I have also met travelers who are highly critical of the 'boring' lives those who dont travel lead. They arrogantly believe that others are too 'boring' or 'unimmaginative' to travel. This makes it difficult for them to fit in when they return home.
That is interesting too, begging the question of what motivates people to travel. Surely the motivation will affect how they integrate back into their family and circle of friends, likewise to what degree their world view has changed by travelling. I would think that the critical people you mentioned were likely leaning that way at least, before they set off on their travels? Did they always have something to prove? So going back to reverse culture shock, maybe we see the differences we wanted to be able to see in the first place? I wanted perspective on my career and location... and I miss it so much, I would go back this year if it made sense. I don't want to lose that perspective.

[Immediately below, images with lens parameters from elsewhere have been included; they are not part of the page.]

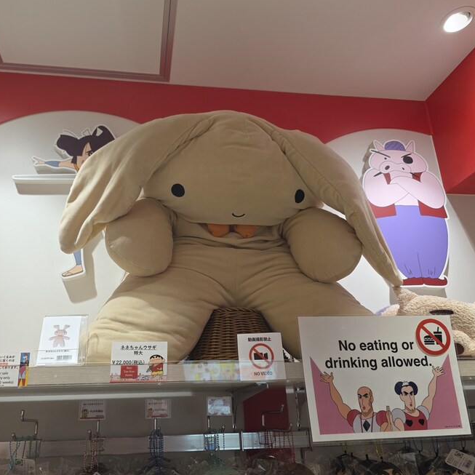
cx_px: 204
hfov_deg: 57.1
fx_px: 435
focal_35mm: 28
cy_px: 244
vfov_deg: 57.3
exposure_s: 1/180
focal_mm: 6.3
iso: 64
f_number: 1.7
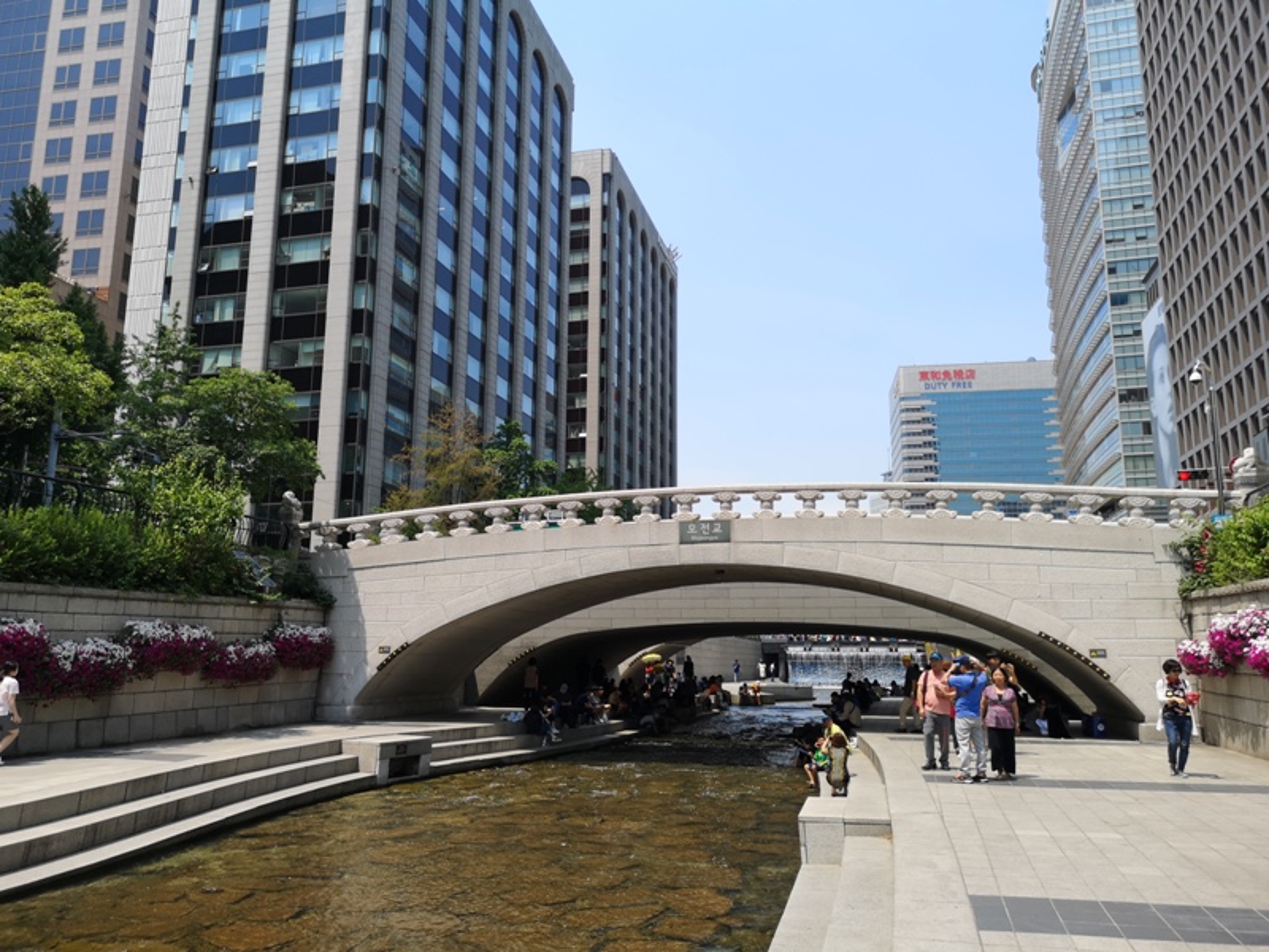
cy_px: 476
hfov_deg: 65.3
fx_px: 990
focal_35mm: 27
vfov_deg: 51.4
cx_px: 634
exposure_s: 1/1502
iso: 50
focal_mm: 3.95
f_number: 1.8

That last sentence is an interesting point, Beth - things start to feel very different when you're travelling, particularly in developing countries, and with distance from the life you had at home, you can start to see things more clearly about it, as well as seeing how other cultures behave, maybe noticing how less stressed and obsessive people are, compared to how we are in the west... I left India after 6 months, and although my trip was continuing on through Asia, my next stop was Singapore, which is very wealthy and glitzy and consumerist. It was then I noticed how much I'd let go of caring about getting the latest products, fashion, etc, and was much happier having a simple life where you just get your basics, then spend time focussing on other things - I felt very reverse culture-shocked, and even a bit angry and resentful that all there seemed to be were shops shops shops and spend spend spend spend. I really didn't want to lose my new sense of feeling freer and less burdoned by the pressures of consumer society, and I had the protection of knowing I was going back in to other developing countries after Singapore - but I also knew that one day, when I was back in the western world, at some point that sense would begin to fade, and to a certain extent I would get caught up again in the western way of life, stress, money etc. I don't know the answers about how not to lose perspective on things - in a way when you're sucked into your life again, inevitably you'll lose some of the new found awarenesses you've gained - my advice is let nature take control and don't worry about it! What you've experienced, and the much-needed distance from your life back home will have rubbed off, and some of that will stick, some of it will go. don't try and hold on to it too tight as that will just cause worry and stress and make it more likely that you'll 'lose' something. Like trying to catch a bubble - if you do, it pops and then it's gone - but if you just watch it and let it float away, it looks amazing and you see all the rainbow colours in it. Keep your experiences as precious, let them grow inside you. Like you say, you'll be travelling again next year, and after that, the wonders of the world will always still be there for you!